"We know from our sources within the industry that Netflix is going to launch this product," says Taitz. "My expectation is that by the end of the year Netflix will be launching download-to-go as an option for their customers."Another source, Frost & Sullivan Principal Analyst Dan Rayburn, called Netflix's offline viewing feature an "open secret" within the streaming community. Rayburn commented that rumors have been swirling "for months" about the impending launch of a download-to-go alternative for Netflix subscribers, potentially even prior to Hasting's comments on the service back in April.

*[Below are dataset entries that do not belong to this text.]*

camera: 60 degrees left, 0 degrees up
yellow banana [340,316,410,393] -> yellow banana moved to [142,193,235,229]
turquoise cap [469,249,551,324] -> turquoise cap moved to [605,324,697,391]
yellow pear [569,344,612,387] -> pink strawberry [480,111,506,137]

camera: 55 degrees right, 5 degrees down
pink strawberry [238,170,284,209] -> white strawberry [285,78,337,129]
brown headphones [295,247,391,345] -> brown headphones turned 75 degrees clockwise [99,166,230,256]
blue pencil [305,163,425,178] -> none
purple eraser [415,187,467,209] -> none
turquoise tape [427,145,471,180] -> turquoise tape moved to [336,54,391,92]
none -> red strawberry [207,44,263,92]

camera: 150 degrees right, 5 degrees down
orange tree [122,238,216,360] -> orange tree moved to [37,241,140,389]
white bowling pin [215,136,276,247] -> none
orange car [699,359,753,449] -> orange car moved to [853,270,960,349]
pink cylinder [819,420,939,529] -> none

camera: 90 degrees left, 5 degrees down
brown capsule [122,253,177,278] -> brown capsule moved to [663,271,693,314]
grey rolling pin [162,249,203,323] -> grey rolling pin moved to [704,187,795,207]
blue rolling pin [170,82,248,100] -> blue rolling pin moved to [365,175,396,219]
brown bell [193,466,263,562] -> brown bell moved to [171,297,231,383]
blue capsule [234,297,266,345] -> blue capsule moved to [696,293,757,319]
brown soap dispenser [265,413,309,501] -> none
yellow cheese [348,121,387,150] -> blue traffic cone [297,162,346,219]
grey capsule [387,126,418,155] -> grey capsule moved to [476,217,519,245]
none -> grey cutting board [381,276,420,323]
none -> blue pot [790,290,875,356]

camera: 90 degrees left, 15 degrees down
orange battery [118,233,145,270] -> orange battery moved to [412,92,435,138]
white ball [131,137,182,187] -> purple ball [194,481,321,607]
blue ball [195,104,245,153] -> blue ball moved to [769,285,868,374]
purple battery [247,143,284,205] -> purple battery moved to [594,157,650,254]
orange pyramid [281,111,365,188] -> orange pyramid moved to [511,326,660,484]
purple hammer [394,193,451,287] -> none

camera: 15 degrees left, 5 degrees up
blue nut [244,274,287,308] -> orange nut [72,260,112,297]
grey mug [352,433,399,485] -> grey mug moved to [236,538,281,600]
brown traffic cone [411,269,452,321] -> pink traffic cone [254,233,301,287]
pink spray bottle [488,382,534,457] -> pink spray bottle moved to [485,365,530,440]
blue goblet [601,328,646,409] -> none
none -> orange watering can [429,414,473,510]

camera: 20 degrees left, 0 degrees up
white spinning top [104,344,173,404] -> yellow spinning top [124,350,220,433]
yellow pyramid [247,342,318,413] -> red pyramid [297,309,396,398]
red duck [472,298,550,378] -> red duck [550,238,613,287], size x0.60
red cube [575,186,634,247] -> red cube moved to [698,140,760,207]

"It's a natural progression for Netflix to want to have some of their content available for consumers to watch offline, and we've been hearing for months now that they are in fact going to roll something out soon," says Rayburn.Netflix's biggest roadblock on the service could be copyright issues with downloaded film and TV shows, according to Rayburn, who mentioned that -- besides Netflix's own original content -- it'll be a studio-by-studio basis to see how much content is supported as an offline viewing option.
Prior to Hasting's optimistic comments in April, Netflix Chief Product Officer, Neil Hunt, had previously said offline viewing was "not a very compelling proposition" in the company's future because it would add too much complexity into a simplistic service. Given that rival platforms, like Amazon and YouTube Red, now offer users the ability to watch downloaded videos offline, it makes sense for Netflix's interest in the feature to be piqued.